>>>
>>>
>>>>> Current Situation:
>>>>> The dynamic linker mmap()s executable and data sections of our
>>>>> executable but it doesn't call madvise().
>>>>> By default page faults trigger 131072byte reads. To make matters worse,
>>>>> the compile-time linker + gcc lay out code in a manner that does not
>>>>> correspond to how the resulting executable will be executed(ie the
>>>>> layout is basically random). This means that during startup 15-40mb
>>>>> binaries are read in basically random fashion. Even if one orders the
>>>>> binary optimally, throughput is still suboptimal due to the puny readahead.
>>>>>
>>>>> IO Hints:
>>>>> Fortunately when one specifies madvise(WILLNEED) pagefaults trigger 2mb
>>>>> reads and a binary that tends to take 110 page faults(ie program stops
>>>>> execution and waits for disk) can be reduced down to 6. This has the
>>>>> potential to double application startup of large apps without any clear
>>>>> downsides.
>>>>>
>>>>> Suse ships their glibc with a dynamic linker patch to fadvise()
>>>>> dynamic libraries(not sure why they switched from doing madvise
>>>>> before).
>>>>>
>>>>>
>>> This is interesting. I wonder how SuSE implements the policy.
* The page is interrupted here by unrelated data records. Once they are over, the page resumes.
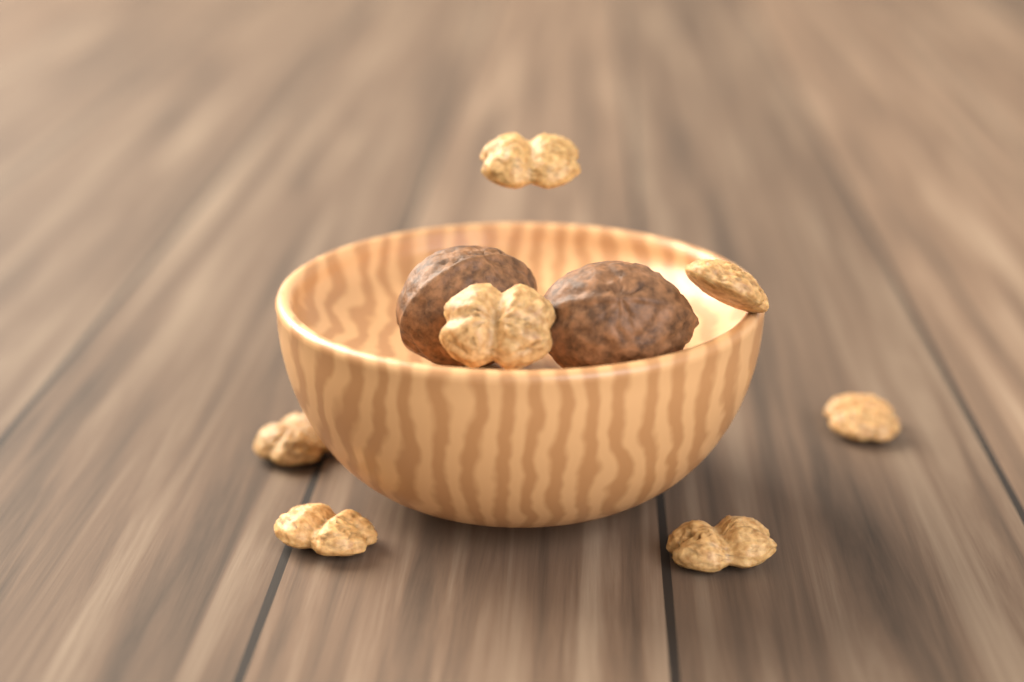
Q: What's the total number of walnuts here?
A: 2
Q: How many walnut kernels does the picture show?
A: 7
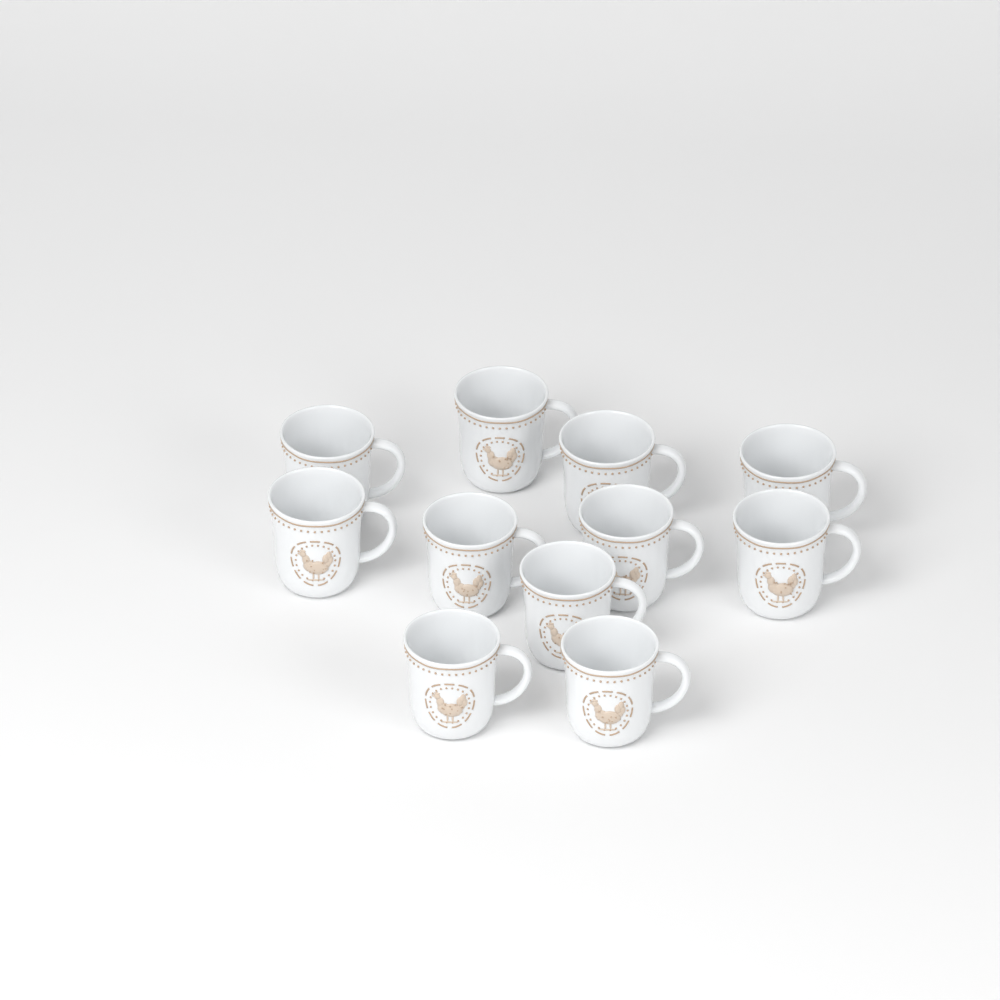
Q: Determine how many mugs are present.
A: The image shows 11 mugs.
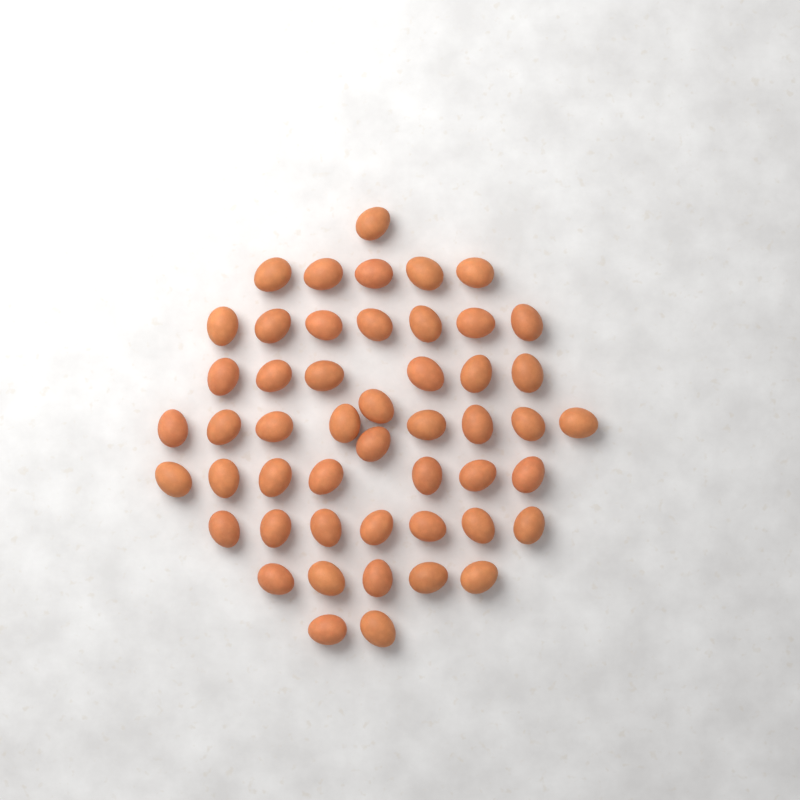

>>> Do you have the patch or some strace output that demonstrates the
>>> fadvise() call?
>>>
>>>
>> glibc-2.3.90-ld.so-madvise.diff in
>>
http://www.rpmseek.com/rpm/glibc-2.4-31.12.3.src.html?hl=com&cba=0:G:0:3732595:0:15:0:
>>
> 550 Can't open
> /pub/linux/distributions/suse/pub/suse/update/10.1/rpm/src/glibc-2.4-31.12.3.src.rpm:
> No such file or directory
>
> OK I give up.
>
>
>> As I recall they just fadvise the filedescriptor before accessing it.
>>
> Obviously this is a bit risky for small memory systems..
>
>
>>>>> I filed a glibc bug about this at
>>>>>
http://sourceware.org/bugzilla/show_bug.cgi?id=11431 . Uli commented
>>>>> with his concern about wasting memory resources. What is the impact of
>>>>> madvise(WILLNEED) or the fadvise equivalent on systems under memory
>>>>> pressure? Does the kernel simply start ignoring these hints?
>>>>>
>>>>>
>>>> It will throttle based on memory pressure. In idle situations it will
>>>> eat your file cache, however, to satisfy the request.
>>>>
>>>> Now, the file cache should be much bigger than the amount of unneeded
>>>> pages you prefault with the hint over the whole library, so I guess the
>>>> benefit of prefaulting the right pages outweighs the downside of evicting
>>>> some cache for unused library pages.
>>>>
>>>> Still, it's a workaround for deficits in the demand-paging/readahead
>>>> heuristics and thus a bit ugly, I feel. Maybe Wu can help.
>>>>
>>>>
>>> Program page faults are inherently random, so the straightforward
>>> solution would be to increase the mmap read-around size (for desktops
>>> with reasonable large memory), rather than to improve program layout
>>> or readahead heuristics :)
>>>
>>>
>> Program page faults may exhibit random behavior once they've started.
>>
> Right.
>
>
>> During startup page-in pattern of over-engineered OO applications is
>> very predictable. Programs are laid out based on compilation units,
>> which have no relation to how they are executed. Another problem is that
>> any large old application will have lots of code that is either rarely
>> executed or completely dead. Random sprinkling of live code among mostly
>> unneeded code is a problem.
>>
> Agreed.
>
>
>> I'm able to reduce startup pagefaults by 2.5x and mem usage by a few MB
>> with proper binary layout. Even if one lays out a program wrongly, the
>> worst-case pagein pattern will be pretty similar to what it is by default.